How to know when you need an advocate

It can be difficult to tease out what are normal experiences for all children versus what is out of the norm, especially when we are so accustomed to behaviors that are not typical. So, how do you know when your child is struggling beyond what is expected from any same-aged peer?

Low Academic Performance
Well, first you can look at academic performance. This is a fairly objective measure, and one you can point to and say they are not performing well. Is your student struggling to get Cs? Meaning, they can attain them with a lot of support and infrastructure from you or outside tutoring, but if you left them to their own devices they most certainly would be getting Ds or worse.
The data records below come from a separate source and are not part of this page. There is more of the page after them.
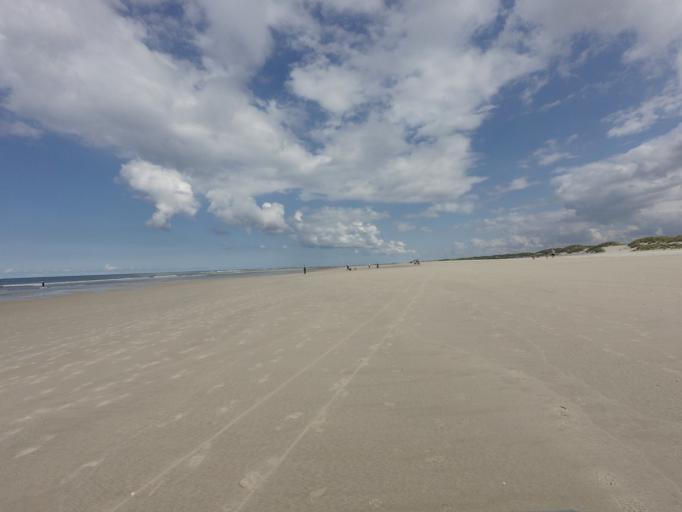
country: NL
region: Friesland
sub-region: Gemeente Terschelling
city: West-Terschelling
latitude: 53.4023
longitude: 5.2403
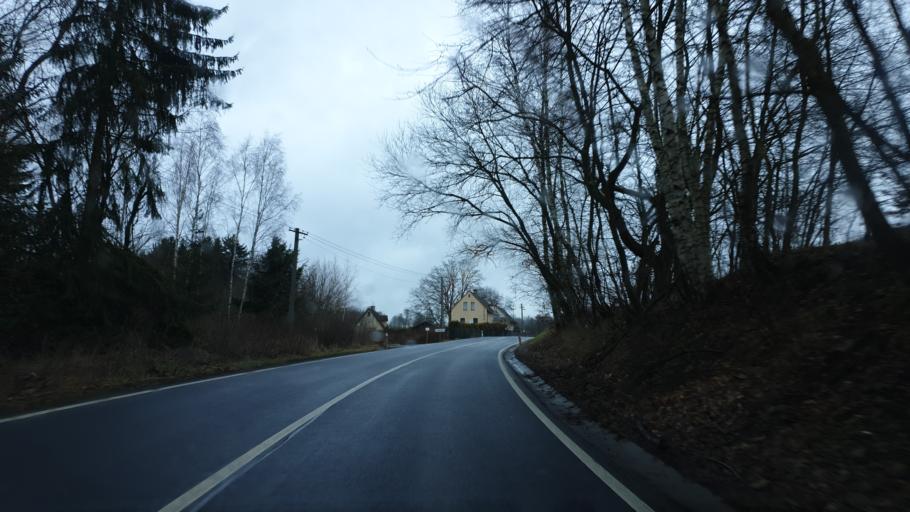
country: CZ
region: Karlovarsky
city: As
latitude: 50.2441
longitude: 12.1828
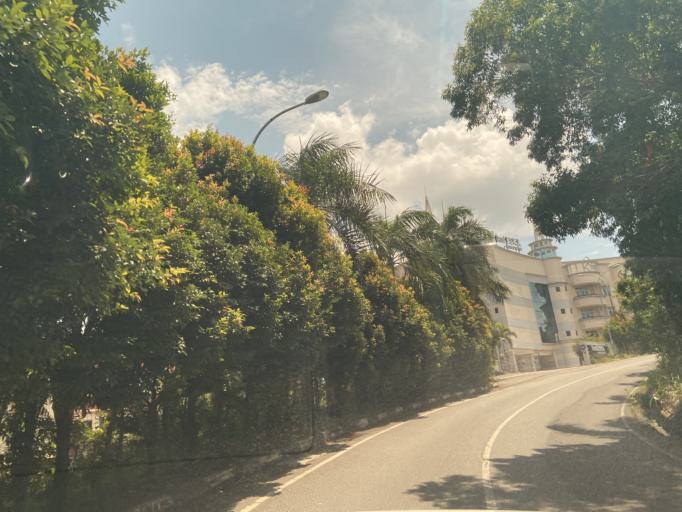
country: SG
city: Singapore
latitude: 1.1522
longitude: 104.0083
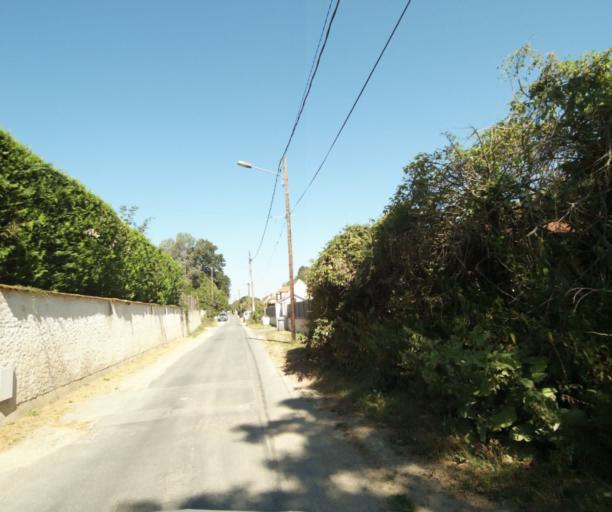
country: FR
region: Ile-de-France
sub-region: Departement de l'Essonne
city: Itteville
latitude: 48.5314
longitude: 2.3578
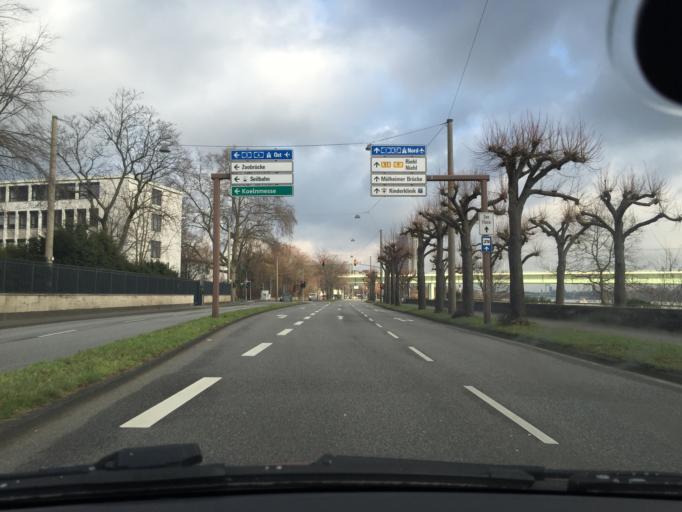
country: DE
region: North Rhine-Westphalia
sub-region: Regierungsbezirk Koln
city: Riehl
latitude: 50.9535
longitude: 6.9700
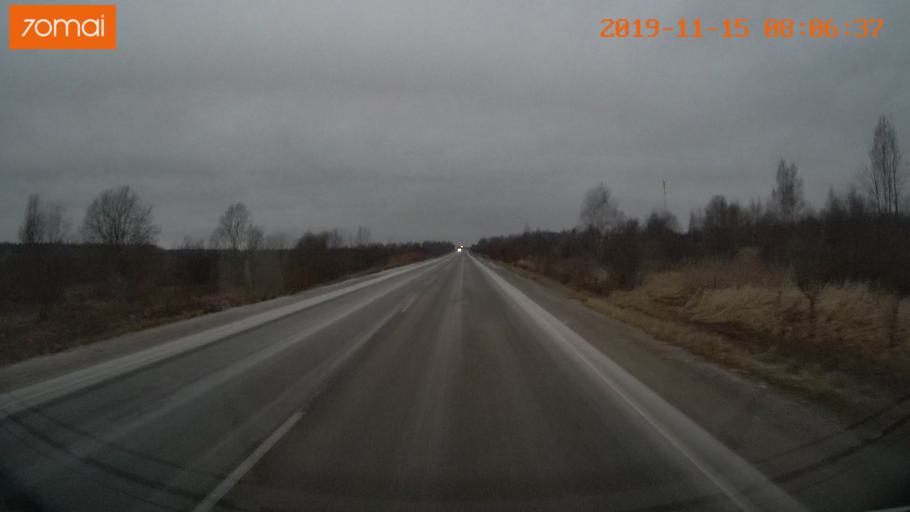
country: RU
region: Vologda
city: Cherepovets
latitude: 59.0231
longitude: 38.0339
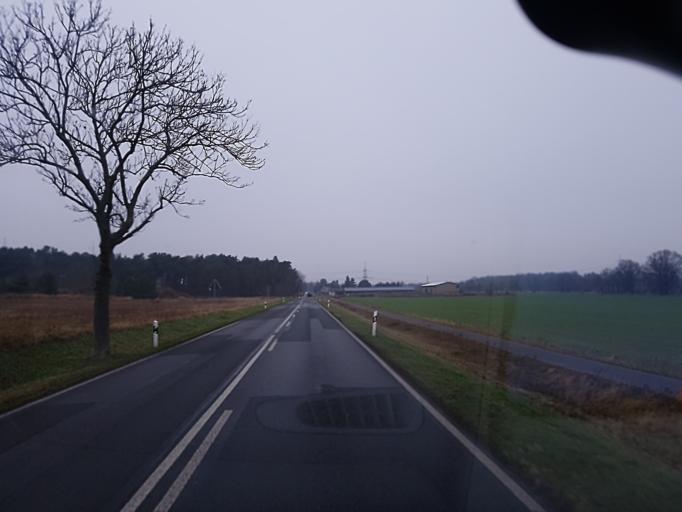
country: DE
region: Brandenburg
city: Lubbenau
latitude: 51.8777
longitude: 13.9096
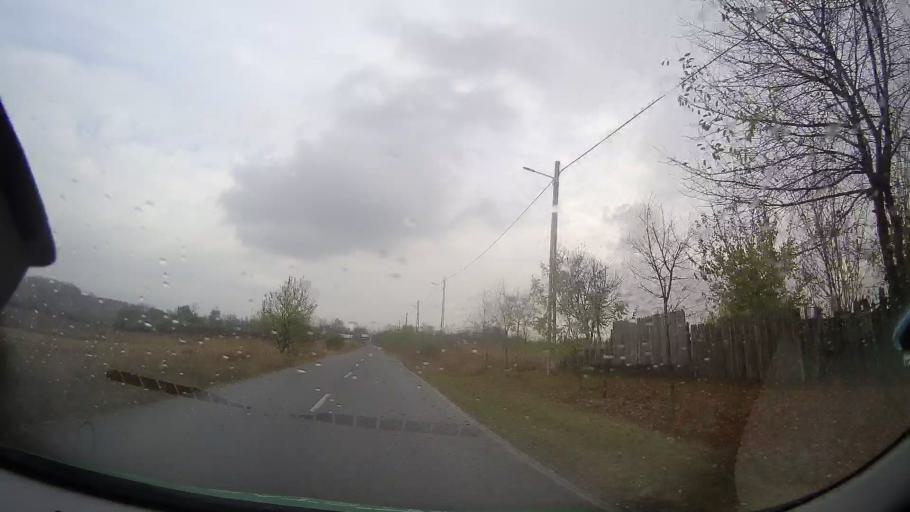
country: RO
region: Prahova
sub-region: Comuna Draganesti
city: Draganesti
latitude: 44.7863
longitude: 26.3163
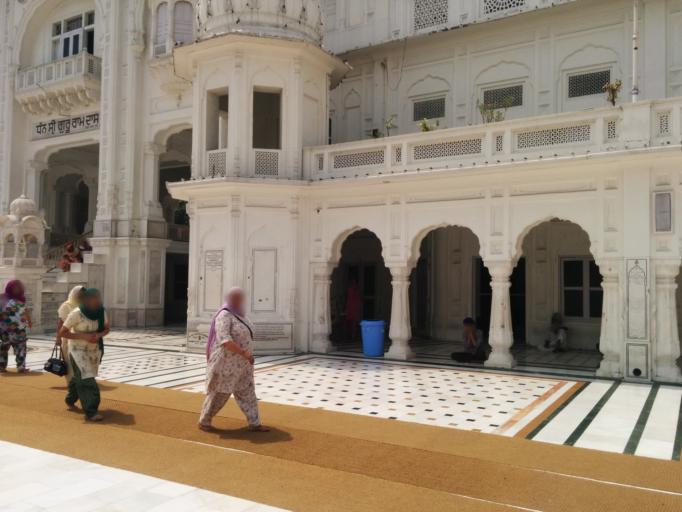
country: IN
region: Punjab
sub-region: Amritsar
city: Amritsar
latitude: 31.6195
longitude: 74.8759
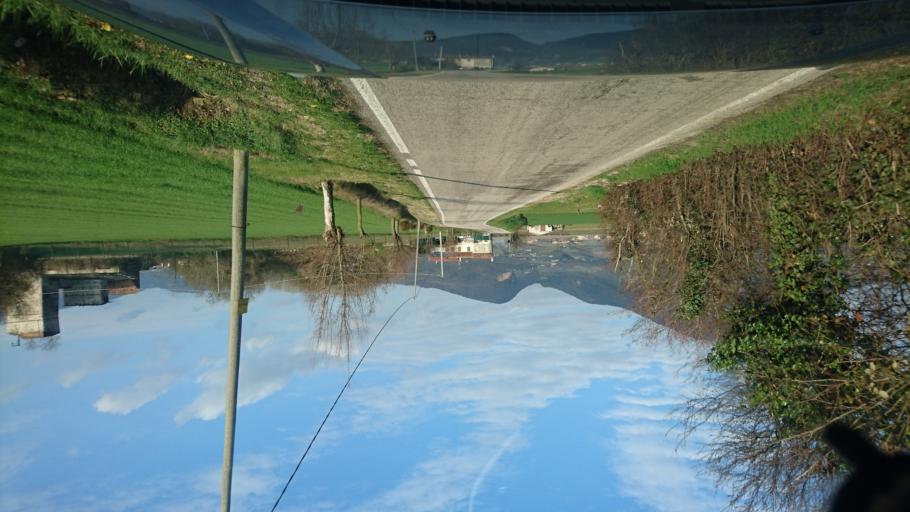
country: IT
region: Veneto
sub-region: Provincia di Padova
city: Vo
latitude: 45.3470
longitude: 11.6201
For elementary students, this would be the “not progressing” or “unsatisfactory” note.

Poor Emotional Regulation
Another indicator is how your student comes home from school each day. After an hour of decompression time, does your child seem depressed or anxious about school? Are they in tears? Are they overwhelmed and unable to focus? Are they having fits about needing to do homework, refusing to do their work, or maybe they sit down to do homework and what should take 30 minutes according to the teacher takes over an hour for your child? Does this happen more than once a week?

School Avoidance
Does your child refuse to get up for school? As children reach adolescence, yes, they are drowsy and difficult to wake for those early days, however, they should not be dreading going to school. While it is well within the norm for kids to not like school, its expectations and accountability, it is not reasonable for your child to avoid it or be anxious about going to school.

Did you answer yes to any of the above three areas, and are not currently getting at least interventional support at your school?

If the answer to this last question is yes, then it is time to seek an educational consultant, or student advocate.